Hep C: Silent, deadly, but treatable…and curable

By SCOTT MCKIE B.P.

ONE FEATHER STAFF

 

Most cases of Hepatitis C (Hep C) are not reported.  According to the CDC, an estimated 3.2 million people in the United States have the disease with many having no idea they are infected.

“When you are first infected you don’t feel it, or if you do it might just be like a flu symptom,” said Lauren Bode, an intern with the Public Health Service working for the summer at the Cherokee Indian Hospital Pharmacy.  “Of 100 new infections that happen, we’re only going to catch seven of them.”

She said that on average, 15 percent of all people newly infected with the disease will spontaneously clear the disease from their body, but the remaining 85 percent are going to have the chronic disease and 5 percent will die.

“Eighty-five percent of all people who have Hepatitis C don’t even know they have it,” said Bode.  “Since 2007, more people have died from Hepatitis C than HIV.”
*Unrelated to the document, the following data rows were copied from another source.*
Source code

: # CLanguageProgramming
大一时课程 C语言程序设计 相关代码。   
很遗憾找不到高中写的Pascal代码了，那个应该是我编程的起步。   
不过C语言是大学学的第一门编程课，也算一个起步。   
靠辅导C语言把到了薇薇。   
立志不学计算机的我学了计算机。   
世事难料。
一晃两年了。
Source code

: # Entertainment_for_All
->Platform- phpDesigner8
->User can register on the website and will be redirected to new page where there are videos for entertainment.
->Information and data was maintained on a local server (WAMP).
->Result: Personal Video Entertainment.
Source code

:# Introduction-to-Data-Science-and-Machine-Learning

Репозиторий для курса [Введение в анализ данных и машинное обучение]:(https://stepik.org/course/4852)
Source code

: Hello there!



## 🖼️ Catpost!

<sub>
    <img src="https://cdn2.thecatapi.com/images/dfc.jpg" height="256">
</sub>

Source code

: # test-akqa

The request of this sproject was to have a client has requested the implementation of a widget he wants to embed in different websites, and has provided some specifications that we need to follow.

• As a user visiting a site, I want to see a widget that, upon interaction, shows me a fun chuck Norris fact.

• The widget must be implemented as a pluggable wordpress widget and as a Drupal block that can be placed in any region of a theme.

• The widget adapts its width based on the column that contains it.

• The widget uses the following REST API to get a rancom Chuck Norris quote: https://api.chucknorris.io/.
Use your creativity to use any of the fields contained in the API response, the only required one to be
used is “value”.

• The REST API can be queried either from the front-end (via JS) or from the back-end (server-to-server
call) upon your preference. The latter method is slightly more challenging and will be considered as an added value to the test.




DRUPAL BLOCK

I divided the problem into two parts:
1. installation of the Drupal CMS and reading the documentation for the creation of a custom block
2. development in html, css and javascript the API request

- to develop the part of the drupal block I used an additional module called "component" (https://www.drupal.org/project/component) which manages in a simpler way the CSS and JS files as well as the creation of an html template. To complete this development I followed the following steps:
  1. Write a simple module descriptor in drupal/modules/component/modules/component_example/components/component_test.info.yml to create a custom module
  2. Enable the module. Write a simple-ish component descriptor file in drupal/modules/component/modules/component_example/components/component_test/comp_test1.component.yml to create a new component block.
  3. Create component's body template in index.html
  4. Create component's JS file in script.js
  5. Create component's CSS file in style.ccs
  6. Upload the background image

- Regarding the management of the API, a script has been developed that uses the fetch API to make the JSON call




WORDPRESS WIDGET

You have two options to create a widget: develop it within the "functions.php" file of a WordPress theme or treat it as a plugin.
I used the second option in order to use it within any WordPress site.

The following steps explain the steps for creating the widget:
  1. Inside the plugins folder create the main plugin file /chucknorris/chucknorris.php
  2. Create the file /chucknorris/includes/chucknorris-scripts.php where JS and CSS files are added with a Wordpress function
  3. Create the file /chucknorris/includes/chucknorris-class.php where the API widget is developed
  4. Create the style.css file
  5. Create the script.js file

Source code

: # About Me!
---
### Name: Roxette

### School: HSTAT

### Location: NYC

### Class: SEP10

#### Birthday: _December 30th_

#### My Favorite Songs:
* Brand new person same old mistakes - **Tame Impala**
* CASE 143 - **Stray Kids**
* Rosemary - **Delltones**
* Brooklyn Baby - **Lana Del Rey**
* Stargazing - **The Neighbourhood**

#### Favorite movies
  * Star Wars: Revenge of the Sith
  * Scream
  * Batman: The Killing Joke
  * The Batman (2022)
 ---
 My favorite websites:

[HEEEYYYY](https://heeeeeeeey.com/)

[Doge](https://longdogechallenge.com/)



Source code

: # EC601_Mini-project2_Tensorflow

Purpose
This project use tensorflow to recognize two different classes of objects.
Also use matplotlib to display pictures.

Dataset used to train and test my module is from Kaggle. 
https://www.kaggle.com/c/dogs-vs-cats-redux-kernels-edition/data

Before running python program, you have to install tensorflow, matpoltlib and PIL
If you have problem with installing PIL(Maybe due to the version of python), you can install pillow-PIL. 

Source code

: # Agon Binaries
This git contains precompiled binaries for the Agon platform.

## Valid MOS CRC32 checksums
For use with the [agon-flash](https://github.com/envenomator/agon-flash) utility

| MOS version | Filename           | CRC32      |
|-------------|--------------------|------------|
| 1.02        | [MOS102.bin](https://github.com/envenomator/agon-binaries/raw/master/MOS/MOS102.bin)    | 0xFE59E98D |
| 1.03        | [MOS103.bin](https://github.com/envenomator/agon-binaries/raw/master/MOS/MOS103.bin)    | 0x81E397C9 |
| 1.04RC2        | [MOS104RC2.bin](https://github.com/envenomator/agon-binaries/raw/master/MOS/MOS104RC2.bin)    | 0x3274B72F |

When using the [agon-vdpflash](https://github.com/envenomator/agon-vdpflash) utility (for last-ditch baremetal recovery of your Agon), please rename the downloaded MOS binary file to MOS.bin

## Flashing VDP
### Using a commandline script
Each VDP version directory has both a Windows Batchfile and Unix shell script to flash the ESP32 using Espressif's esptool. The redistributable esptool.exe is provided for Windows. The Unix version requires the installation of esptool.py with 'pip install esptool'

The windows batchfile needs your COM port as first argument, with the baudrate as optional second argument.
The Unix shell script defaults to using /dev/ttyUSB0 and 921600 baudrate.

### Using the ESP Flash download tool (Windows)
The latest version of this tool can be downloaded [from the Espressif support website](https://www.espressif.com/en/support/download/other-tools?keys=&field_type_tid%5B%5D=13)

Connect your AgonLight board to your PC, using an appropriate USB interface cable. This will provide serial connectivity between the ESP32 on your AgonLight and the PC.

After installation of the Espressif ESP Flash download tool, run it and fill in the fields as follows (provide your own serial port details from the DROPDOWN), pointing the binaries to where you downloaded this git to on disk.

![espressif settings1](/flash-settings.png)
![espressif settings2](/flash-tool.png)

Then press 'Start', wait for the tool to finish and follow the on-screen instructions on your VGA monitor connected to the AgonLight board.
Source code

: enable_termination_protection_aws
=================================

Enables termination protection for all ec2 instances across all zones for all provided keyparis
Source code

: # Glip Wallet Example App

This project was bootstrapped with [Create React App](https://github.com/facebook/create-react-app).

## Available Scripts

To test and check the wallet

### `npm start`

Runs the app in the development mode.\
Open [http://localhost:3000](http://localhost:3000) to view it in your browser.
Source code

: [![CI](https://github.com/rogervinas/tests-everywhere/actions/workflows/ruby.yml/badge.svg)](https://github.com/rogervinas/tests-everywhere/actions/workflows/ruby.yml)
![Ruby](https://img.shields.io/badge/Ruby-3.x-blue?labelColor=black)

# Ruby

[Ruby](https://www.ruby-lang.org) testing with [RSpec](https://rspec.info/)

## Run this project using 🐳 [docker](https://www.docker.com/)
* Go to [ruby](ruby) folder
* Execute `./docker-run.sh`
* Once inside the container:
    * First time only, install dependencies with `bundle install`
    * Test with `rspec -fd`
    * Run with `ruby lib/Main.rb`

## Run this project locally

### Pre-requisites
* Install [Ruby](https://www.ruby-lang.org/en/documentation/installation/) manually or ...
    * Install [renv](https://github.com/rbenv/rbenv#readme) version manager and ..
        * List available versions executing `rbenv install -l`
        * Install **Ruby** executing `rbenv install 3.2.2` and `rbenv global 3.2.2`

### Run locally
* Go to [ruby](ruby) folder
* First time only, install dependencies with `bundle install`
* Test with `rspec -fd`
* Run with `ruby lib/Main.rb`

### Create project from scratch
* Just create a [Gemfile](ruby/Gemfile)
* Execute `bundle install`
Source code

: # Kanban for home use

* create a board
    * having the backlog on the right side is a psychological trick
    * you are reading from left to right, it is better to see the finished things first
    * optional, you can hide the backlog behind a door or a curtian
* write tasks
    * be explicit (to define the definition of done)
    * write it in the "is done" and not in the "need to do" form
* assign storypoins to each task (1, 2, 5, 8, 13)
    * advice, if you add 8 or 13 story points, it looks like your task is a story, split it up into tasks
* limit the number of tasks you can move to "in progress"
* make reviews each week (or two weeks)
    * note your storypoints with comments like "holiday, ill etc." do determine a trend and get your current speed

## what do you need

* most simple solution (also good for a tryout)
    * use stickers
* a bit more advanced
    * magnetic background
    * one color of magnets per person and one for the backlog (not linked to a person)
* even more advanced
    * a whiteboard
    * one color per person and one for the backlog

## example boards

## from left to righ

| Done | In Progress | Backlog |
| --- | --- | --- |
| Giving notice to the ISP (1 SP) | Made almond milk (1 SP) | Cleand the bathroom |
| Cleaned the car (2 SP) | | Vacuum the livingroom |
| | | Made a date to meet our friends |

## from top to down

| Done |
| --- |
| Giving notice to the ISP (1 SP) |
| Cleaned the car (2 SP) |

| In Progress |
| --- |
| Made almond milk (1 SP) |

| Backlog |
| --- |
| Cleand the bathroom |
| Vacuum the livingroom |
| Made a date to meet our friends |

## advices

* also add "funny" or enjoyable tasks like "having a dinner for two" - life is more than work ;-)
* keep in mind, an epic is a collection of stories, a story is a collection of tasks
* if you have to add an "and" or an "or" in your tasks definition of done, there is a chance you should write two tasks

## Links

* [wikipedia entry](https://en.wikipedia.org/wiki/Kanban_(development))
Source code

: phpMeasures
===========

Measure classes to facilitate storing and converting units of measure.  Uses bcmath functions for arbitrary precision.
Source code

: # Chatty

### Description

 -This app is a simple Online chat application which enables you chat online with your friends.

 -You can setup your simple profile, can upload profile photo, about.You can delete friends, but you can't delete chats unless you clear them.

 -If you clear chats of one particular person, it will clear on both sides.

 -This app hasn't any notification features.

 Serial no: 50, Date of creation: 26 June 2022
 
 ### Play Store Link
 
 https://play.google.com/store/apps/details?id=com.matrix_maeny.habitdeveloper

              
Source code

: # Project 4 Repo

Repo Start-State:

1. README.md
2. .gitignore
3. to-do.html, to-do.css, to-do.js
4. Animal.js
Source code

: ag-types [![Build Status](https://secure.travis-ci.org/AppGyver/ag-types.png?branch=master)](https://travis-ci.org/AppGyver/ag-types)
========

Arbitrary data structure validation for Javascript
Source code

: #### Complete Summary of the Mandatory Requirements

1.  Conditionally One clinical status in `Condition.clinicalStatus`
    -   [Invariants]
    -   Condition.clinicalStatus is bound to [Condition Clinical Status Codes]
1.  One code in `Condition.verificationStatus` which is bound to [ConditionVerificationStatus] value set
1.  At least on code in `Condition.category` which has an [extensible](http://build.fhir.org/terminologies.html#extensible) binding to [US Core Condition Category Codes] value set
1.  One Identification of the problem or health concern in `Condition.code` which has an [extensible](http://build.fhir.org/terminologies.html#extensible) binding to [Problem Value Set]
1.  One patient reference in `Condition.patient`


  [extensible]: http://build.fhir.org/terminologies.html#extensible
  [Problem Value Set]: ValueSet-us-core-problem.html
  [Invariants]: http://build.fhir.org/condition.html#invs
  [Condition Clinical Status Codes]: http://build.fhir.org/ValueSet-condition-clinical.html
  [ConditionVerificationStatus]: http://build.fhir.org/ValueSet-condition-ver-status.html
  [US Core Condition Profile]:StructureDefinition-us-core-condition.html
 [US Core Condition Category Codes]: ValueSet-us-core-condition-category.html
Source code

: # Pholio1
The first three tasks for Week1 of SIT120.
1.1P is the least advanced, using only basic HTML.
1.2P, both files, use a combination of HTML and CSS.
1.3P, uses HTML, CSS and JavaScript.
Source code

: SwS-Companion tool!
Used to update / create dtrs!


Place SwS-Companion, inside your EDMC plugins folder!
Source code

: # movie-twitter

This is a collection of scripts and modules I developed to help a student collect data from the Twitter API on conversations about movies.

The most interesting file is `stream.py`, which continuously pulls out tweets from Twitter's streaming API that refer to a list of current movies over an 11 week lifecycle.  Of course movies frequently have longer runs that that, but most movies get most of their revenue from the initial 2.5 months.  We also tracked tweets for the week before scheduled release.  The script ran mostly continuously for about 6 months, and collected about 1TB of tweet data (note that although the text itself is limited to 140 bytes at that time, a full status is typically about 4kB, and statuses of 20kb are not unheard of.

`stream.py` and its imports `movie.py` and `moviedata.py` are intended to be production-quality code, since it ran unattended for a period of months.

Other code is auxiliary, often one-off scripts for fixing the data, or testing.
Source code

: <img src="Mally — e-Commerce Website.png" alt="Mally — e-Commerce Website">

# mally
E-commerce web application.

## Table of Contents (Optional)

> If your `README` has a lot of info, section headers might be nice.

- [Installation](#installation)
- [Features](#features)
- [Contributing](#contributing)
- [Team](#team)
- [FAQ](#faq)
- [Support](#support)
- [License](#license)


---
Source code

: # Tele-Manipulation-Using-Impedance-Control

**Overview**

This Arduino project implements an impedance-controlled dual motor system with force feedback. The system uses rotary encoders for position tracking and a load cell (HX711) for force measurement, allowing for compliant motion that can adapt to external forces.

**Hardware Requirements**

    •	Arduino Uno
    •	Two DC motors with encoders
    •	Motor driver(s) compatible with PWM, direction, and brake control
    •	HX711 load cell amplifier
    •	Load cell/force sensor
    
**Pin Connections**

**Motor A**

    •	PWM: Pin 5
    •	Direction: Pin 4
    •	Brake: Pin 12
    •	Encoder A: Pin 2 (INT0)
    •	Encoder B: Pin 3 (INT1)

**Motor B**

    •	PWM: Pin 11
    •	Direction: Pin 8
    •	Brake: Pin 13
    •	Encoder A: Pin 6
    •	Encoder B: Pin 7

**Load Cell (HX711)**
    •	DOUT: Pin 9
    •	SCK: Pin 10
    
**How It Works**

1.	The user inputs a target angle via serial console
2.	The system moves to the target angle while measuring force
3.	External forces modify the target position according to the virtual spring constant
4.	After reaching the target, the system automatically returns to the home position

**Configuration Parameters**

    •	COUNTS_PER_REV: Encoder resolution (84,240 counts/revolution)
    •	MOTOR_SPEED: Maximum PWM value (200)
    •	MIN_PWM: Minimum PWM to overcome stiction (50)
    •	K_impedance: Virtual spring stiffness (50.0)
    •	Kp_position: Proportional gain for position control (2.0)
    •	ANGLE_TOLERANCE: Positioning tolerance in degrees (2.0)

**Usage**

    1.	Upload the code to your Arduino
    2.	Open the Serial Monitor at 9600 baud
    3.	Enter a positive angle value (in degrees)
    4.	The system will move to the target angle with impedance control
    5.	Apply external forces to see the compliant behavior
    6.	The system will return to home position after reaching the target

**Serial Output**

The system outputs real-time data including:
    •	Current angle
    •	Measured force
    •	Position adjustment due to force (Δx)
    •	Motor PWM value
Bode related that education is important in the fight against Hep C.  “We hear, with quite regularity, about the prevention of HIV, but there’s been sort of a silence around Hepatitis C.”

“If we don’t get the Hepatitis C infection under control in the Cherokee community, this statistic is going to become true for us.”

The CDC defines Hep C as “a contagious liver disease that ranges in severity from a mild illness lasting a few weeks to a serious, lifelong illness that attacks the liver.  It results from infection with the Hepatitis C virus, which is spread primarily through contact with the blood of an infected person.”

Bode said that one-half of all cases of liver cancer and one-third of all liver transplants are due to Hep C.  “While it’s a disease that remains silent for a long time, you may not feel ill while you have it until you are very, very ill.  That’s why it is so important to catch it early, and most of all, it is way more important to prevent people from getting it.”

She said that illicit drug use and the sharing of infected needles and straws (for snorting drugs) has been the main way Hep C has spread in the Cherokee community.  “Even if you bleach your needles and syringes, it doesn’t necessarily kill Hepatitis C.”

Bode also said that people getting tattoos in non-sterile environments is a problem.  “Get your ink, but get it in a licensed shop by a licensed tattoo artist that is trained in cleaning equipment and their work area.”

“There are definitely people at risk in our community due to their behavior.  It is very serious.”

While prevention is key, all is not lost if you contract the disease.  There is not a vaccine, but there is a cure.

“We can cure Hepatitis C.  It’s a very complicated drug regimen, but the treatment has really advanced over the past few years,” said Bode.

EBCI tribal members and those eligible for care at the Cherokee Indian Hospital can received free Hep C tests by either making an appointment with their primary care provider or simply dropping in at the Hospital.  Those not eligible for services should contact their local county health office.

A small blood sample is taken and two tests are performed from that blood including checking for the presence of certain antibodies and checking the levels of the virus itself in the blood.